Stone’s eyes rolled towards the ceiling for a second in urgent appeal before she spoke in a voice of strained patience. ‘You’re saying it’s totally dead down there, and that can’t happen unless everything is dead everywhere on the planet? Something happened that killed everything on that world?’

‘Yes, sir,’ said Leveque.

Stone ordered in two more probes to make sure there was no error. Those were both destroyed less than a minute after going through the shield, but their readings confirmed there was nothing living on the planet, not even bacteria.

After that, she decided to drop portal probes straight into Fortuna’s atmosphere. It’s impossible to form a drop portal dust ring at the surface of a planet, but the probes arrived as close to the ground as possible. They were all destroyed within seconds. There was nothing living on the planet, but the automated surface defences were still functioning perfectly.

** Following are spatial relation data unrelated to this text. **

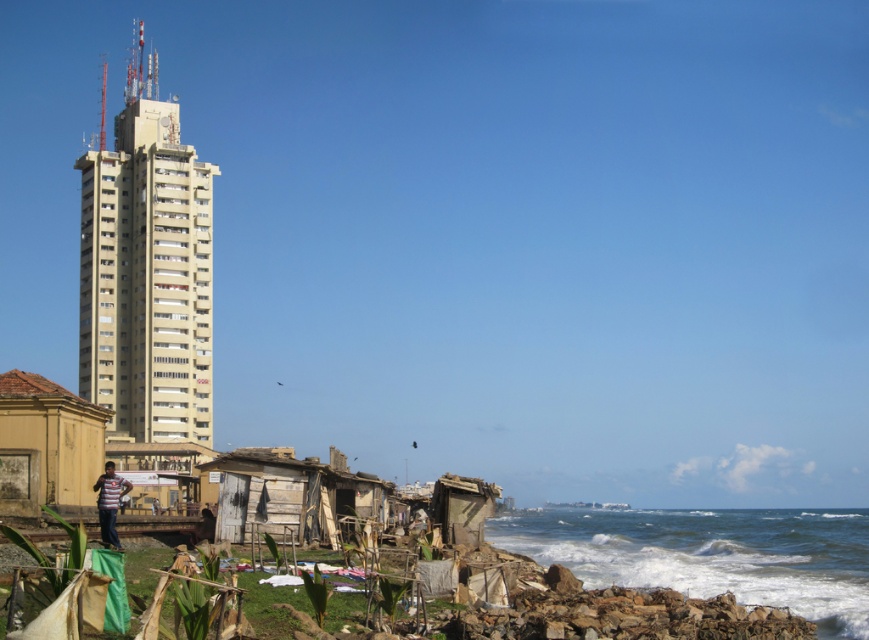
Question: Which of the following is the closest to the observer?

Choices:
 (A) wooden shack at lower left
 (B) weathered wood hut at lower center
 (C) yellow textured hut at lower left

Answer: (C)

Question: Is yellow textured hut at lower left behind rusty corrugated metal hut at lower center?

Choices:
 (A) no
 (B) yes

Answer: (A)

Question: Does beige concrete tower at upper left have a greater width compared to wooden shack at lower left?

Choices:
 (A) no
 (B) yes

Answer: (B)

Question: Can you confirm if yellow textured hut at lower left is positioned above striped fabric shirt at lower left?

Choices:
 (A) yes
 (B) no

Answer: (A)

Question: Which point appears closest to the camera in this image?

Choices:
 (A) [438, 500]
 (B) [171, 106]
 (C) [125, 493]

Answer: (C)

Question: Which object is closer to the camera taking this photo?

Choices:
 (A) rusty corrugated metal hut at lower center
 (B) yellow textured hut at lower left

Answer: (B)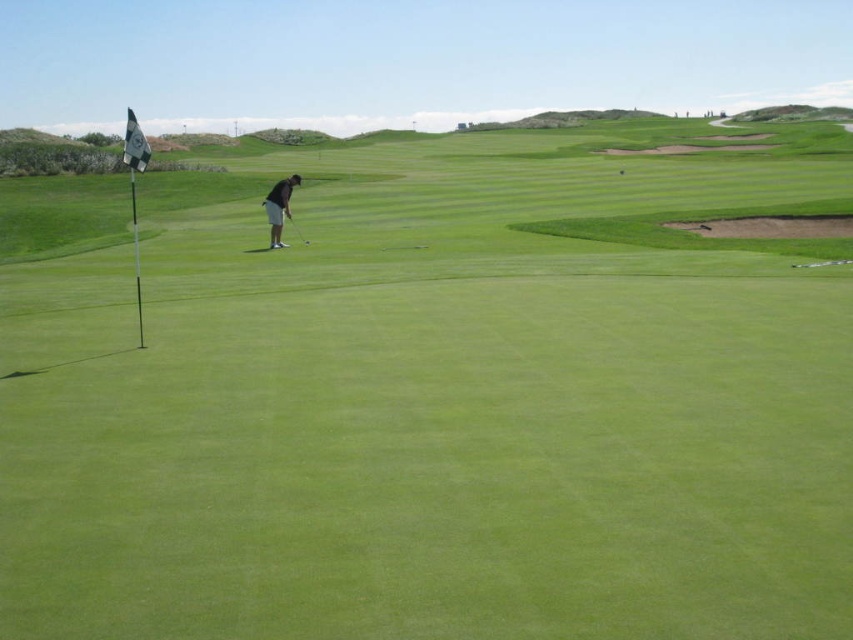
Who is positioned more to the left, dark gray pants at center or metallic silver golf club at center?

dark gray pants at center

Between point (271, 243) and point (287, 216), which one is positioned in front?

Positioned in front is point (271, 243).

The image size is (853, 640). What are the coordinates of `dark gray pants at center` in the screenshot? It's located at (279, 208).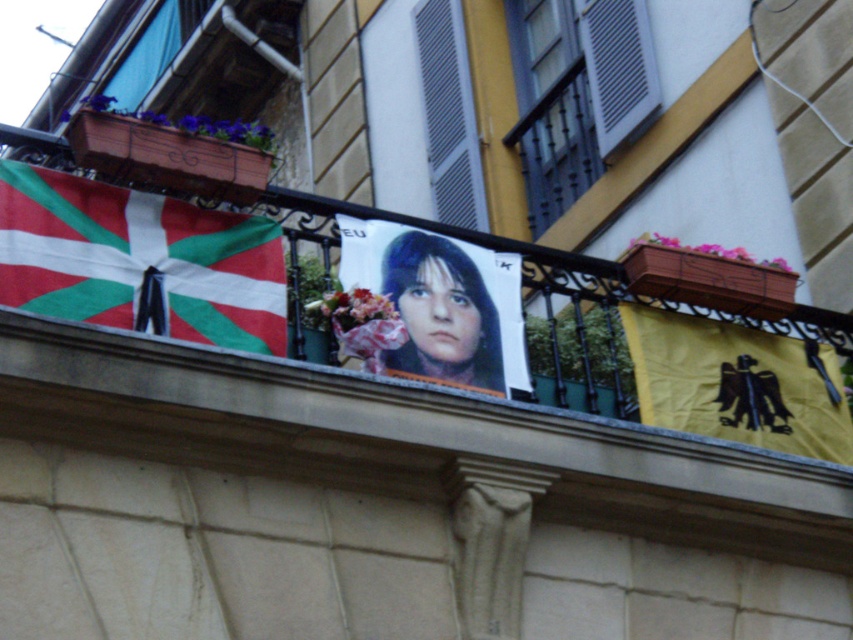
You are standing on the balcony and want to hang a new poster. The existing poster is located at point (412, 438). Where should you place your new poster to ensure it is directly above the existing one?

To place the new poster directly above the existing matte paper poster at center, you should position it at a point with the same x coordinate, 0.686, but a lower y coordinate since in coordinate systems, lower y values mean higher positions. For example, placing it at point 0.686, 0.4 would be directly above.

You are a photographer trying to capture the entire scene of the balcony. You notice the red and green fabric flag at left and the yellow fabric eagle at right. Which object should you position closer to the edge of your camera frame to ensure both fit in the shot, considering their widths?

A: The red and green fabric flag at left is thinner than the yellow fabric eagle at right. To ensure both fit in the shot, position the yellow fabric eagle at right closer to the edge of your camera frame since it is wider and requires more space.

Finally, Colonel Stone tapped at her lookup, and the holo head of the General Marshal appeared above her command desk.

‘Sir,’ said Stone, ‘I respectfully request you join me at Military Base 79 Zulu for a command meeting with Colonel Leveque, Commander Tell Morrath, Commander Tell Dramis, and Major Eklund.’

31

I could see why Renton Mai was commander-in-chief of the Military. His face barely reacted as Colonel Stone explained the theory about the chimera, and his voice was perfectly calm as he spoke.

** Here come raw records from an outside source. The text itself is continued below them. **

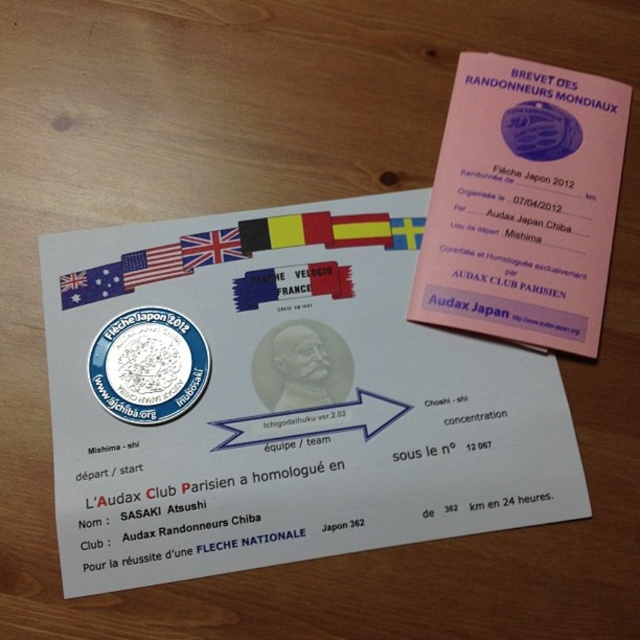
You are examining the certificates and notice two items on the certificate on the left. There is a silver metallic coin at center and a white fabric flag at upper left. Which item is located to the right of the other?

The silver metallic coin at center is positioned on the right side of white fabric flag at upper left.

You are organizing a display for the Flche Japon 2012 certificates. You have a pink paper at upper right and a silver metallic coin at center. Which object should you place first if you want to start with the larger item?

The pink paper at upper right should be placed first because it has a larger size compared to the silver metallic coin at center.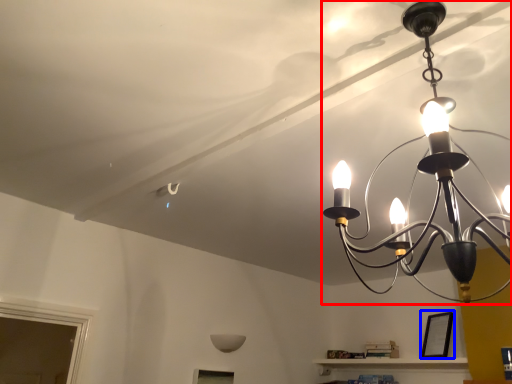
Question: Which point is closer to the camera, lamp (highlighted by a red box) or picture frame (highlighted by a blue box)?

Choices:
 (A) lamp
 (B) picture frame

Answer: (A)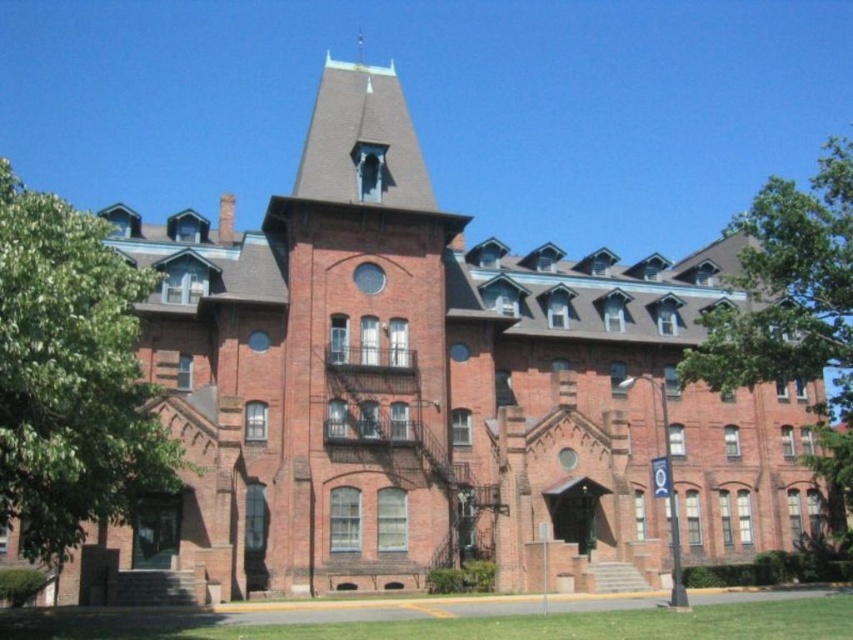
Can you confirm if green leafy tree at left is positioned above green leafy tree at right?

Incorrect, green leafy tree at left is not positioned above green leafy tree at right.

Is green leafy tree at left below green leafy tree at right?

Yes.

Does point (126, 305) come in front of point (825, 225)?

That is True.

The image size is (853, 640). Identify the location of green leafy tree at left. (71, 378).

‘Let me check I fully understand this. It’s possible the true home world of the chimera is in Zeta sector?’

‘Yes, sir,’ said Stone.

‘The chimera infiltrated an alien ship and reached Fortuna. They then moved on to Thetis, and possibly other worlds as well, in other alien ships.’

‘Yes, sir,’ repeated Stone.

‘Something has destroyed all life on Fortuna. Was that a deliberate act by the aliens when they found they were losing to the chimera?’

‘It seems highly probable, sir,’ said Leveque. ‘The extinction event may not have reached Fortuna’s moon, so that should still be regarded as suspect.’

The General Marshal sat in silence for a long minute, before finally speaking again. ‘Chimera will still exist on their world of origin, and on an unknown number of other worlds as well. How do we find those worlds?’

‘The chimera world of origin will be in a star system neighbouring Fortuna system,’ said Leveque. ‘It will have a breathable atmosphere and what initially appears to be a wide variety of animal life. Colonel Stone showed excellent judgement in choosing to use the lifeless world, Gateway, for our field base, because there is a 72 per cent probability that the other world we considered is actually the chimera planet of origin.’